- _ЗАДАНИЯ_:
A. Переведите на английский язык предложение «Мать Тарас утратил на 9 году жизни, а отца — на 11 году.» из текста о детстве Шевченко.
B. Продолжите текст о детстве Шевченко с того места, на котором он обрывается.

- _ФРАГМЕНТ ИСТОЧНИКА_:
++++++

Оружие вытаскивают грешники, натягивают лука своего, чтобы перестрелять нищих, заколоть правых сердцем. Оружие их войдет в сердце их, и луки их сломаются.
Владимир Мономах, великий князь киевский (1113-1125), государственный и политический деятель

Миф крепостной или казацкий?

3 марта, 2011 - 20:59
ФОТО РУСЛАНА КАНЮКИ / «День»
«І вицідять сукровату,
І наллють живої
Козацької тії крові,
Чистої, святої!!!»
Т. Шевченко

Истории жизни великих людей приукрашиваются легендами. Им иногда приписывают сверхъестественные проявления уже сызмальства и приукрашивают сюжетами, близкими к сказке.

Малому Тарасу выпала роль самого бедного ребенка, униженного судьбой и преследуемого злой мачехой. Поскольку подобные факты действительно были в его жизни, то жалостливые рассказчики усиливали трогательный сюжет и налагали на социальный фон. К этому привели также и некоторые трогательные автобиографические поэзии Шевченко. Так была создана крепостная легенда о детстве Тараса. Стойкая хрестоматийная легенда, в плену которой был чуть ли не каждый украинский читатель. Первый биограф М.К. Чалый усилил момент сиротства: «Мать он почти не помнил. На седьмом году потерял отца и остался на руках мачехи...». Казалось бы, маленькие неточности. Но за ними прячется затопленный остров детства. Мать Тарас утратил на 9 году жизни, а отца — на 11 году. Для ребенка возраст от 7 до 11 лет — это целая эпоха. Если бы поэт взялся писать о том, что было за поэтической строкой:

«Там матір добрую мою,
Ще молодую, у могилу
Нужда та праця положила».

++++++

(Серия записей)
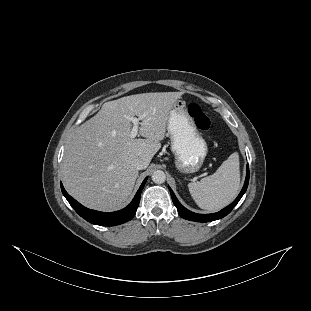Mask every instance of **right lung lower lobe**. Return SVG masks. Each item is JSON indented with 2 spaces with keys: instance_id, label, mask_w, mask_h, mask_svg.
Returning <instances> with one entry per match:
<instances>
[{
  "instance_id": "98d812e1",
  "label": "right lung lower lobe",
  "mask_w": 311,
  "mask_h": 311,
  "mask_svg": "<svg viewBox=\"0 0 311 311\" xmlns=\"http://www.w3.org/2000/svg\"><path fill=\"white\" fill-rule=\"evenodd\" d=\"M146 180L147 178H145L139 190L137 191L134 199L126 208L116 211V212H109V213H103V212L91 210V209H88L82 206L80 203L74 200L65 191L62 183L60 185H61V190H62L63 195L68 200V202L73 207V209L81 217H83L85 220H87L88 222L92 224L101 225V226H114V225L125 223L134 217L136 210L139 206L140 195H141V192L145 185Z\"/></svg>"
}]
</instances>
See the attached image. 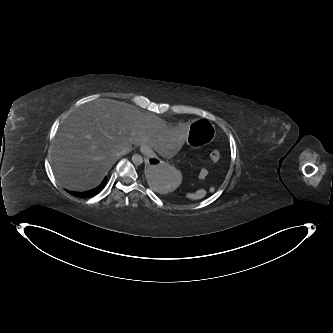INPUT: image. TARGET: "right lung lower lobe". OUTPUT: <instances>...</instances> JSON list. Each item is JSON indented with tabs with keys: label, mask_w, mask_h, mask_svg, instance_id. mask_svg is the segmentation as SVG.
<instances>
[{
	"label": "right lung lower lobe",
	"mask_w": 333,
	"mask_h": 333,
	"mask_svg": "<svg viewBox=\"0 0 333 333\" xmlns=\"http://www.w3.org/2000/svg\"><path fill=\"white\" fill-rule=\"evenodd\" d=\"M106 183H107V178H105L102 181L101 185L98 186L95 189H92V190H89V191H86V192H81V193H73V194L77 197H80V198L92 197V196H95L98 193H100L103 190V188L105 187Z\"/></svg>",
	"instance_id": "1"
}]
</instances>
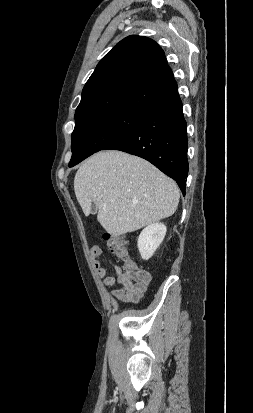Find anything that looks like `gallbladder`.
<instances>
[{
	"instance_id": "1",
	"label": "gallbladder",
	"mask_w": 253,
	"mask_h": 413,
	"mask_svg": "<svg viewBox=\"0 0 253 413\" xmlns=\"http://www.w3.org/2000/svg\"><path fill=\"white\" fill-rule=\"evenodd\" d=\"M96 211H97V207H96V205L93 203V204H92V210H91V213H92V214H95V213H96Z\"/></svg>"
}]
</instances>
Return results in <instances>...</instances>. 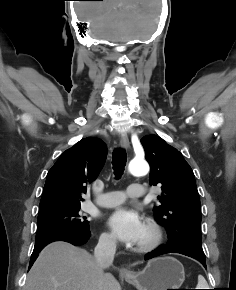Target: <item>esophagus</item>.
Returning <instances> with one entry per match:
<instances>
[{
    "label": "esophagus",
    "instance_id": "1",
    "mask_svg": "<svg viewBox=\"0 0 236 290\" xmlns=\"http://www.w3.org/2000/svg\"><path fill=\"white\" fill-rule=\"evenodd\" d=\"M120 145H121V147L124 148V149H127V148L130 147V142H129V139H128L127 135H125V134H122V135H121V137H120ZM120 272H121L122 274H126V275H127V274H130V271L127 270V269H124V268H122V269L120 270Z\"/></svg>",
    "mask_w": 236,
    "mask_h": 290
}]
</instances>
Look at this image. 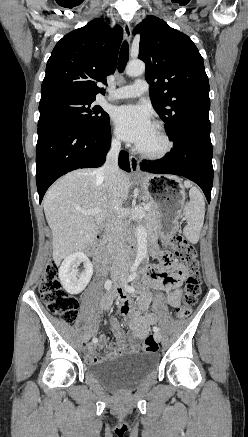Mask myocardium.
Returning a JSON list of instances; mask_svg holds the SVG:
<instances>
[{
	"mask_svg": "<svg viewBox=\"0 0 248 437\" xmlns=\"http://www.w3.org/2000/svg\"><path fill=\"white\" fill-rule=\"evenodd\" d=\"M153 126L157 129V131H158V133H159V135L164 143L163 148L159 151H156V152H150V151H146V150L140 148L137 145L135 147V150L143 158L156 161V160H161V159L167 157L171 153V151L173 149V141L171 140L165 126L161 122H155Z\"/></svg>",
	"mask_w": 248,
	"mask_h": 437,
	"instance_id": "1",
	"label": "myocardium"
}]
</instances>
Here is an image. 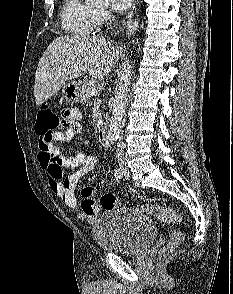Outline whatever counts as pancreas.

++++++

- _ОТВЕТЫ НА ЗАДАНИЯ_:
A. Taras lost his mother in the ninth year of his life, and his father in the eleventh.

B.
Если бы он взялся вспоминать об отце, то мы имели бы повесть о детстве и, может быть, поняли бы, на основе чего отец перед смертью изрек свое суровое завещание: сыну моему Тарасу ничего не оставляю, потому что ему мое наследство не пригодится. Из него выйдет или что-то великое, и мое наследство для него ничего не будет значить, или же большой лодырь, и тогда оно ему не пригодится... О бедном сиротке так не говорят. Это уже был определенный казацкий характер, закаленный в беде... Выходит, за него отец и не волновался.

Биограф Александр Кониский хорошо ознакомился с благодатным местом рождения, со средой Шевченко. Без всяких сантиментов он пишет, что так тогда жили все сельские дети — на содержании природы и под присмотром Бога...

Вместо крепостной легенды автор пишет повесть, богатую образами и фактами.

Кстати, легенду подпитывает и сам Шевченко в своей «Автобиографии», написанной в разгаре борьбы за упразднение крепостного права. Конечно, это не была психологизированная история жизни, а, прежде всего, социальный аргумент в тогдашней борьбе. «История моей жизни составляет часть истории моей Родины». Здесь сказано все.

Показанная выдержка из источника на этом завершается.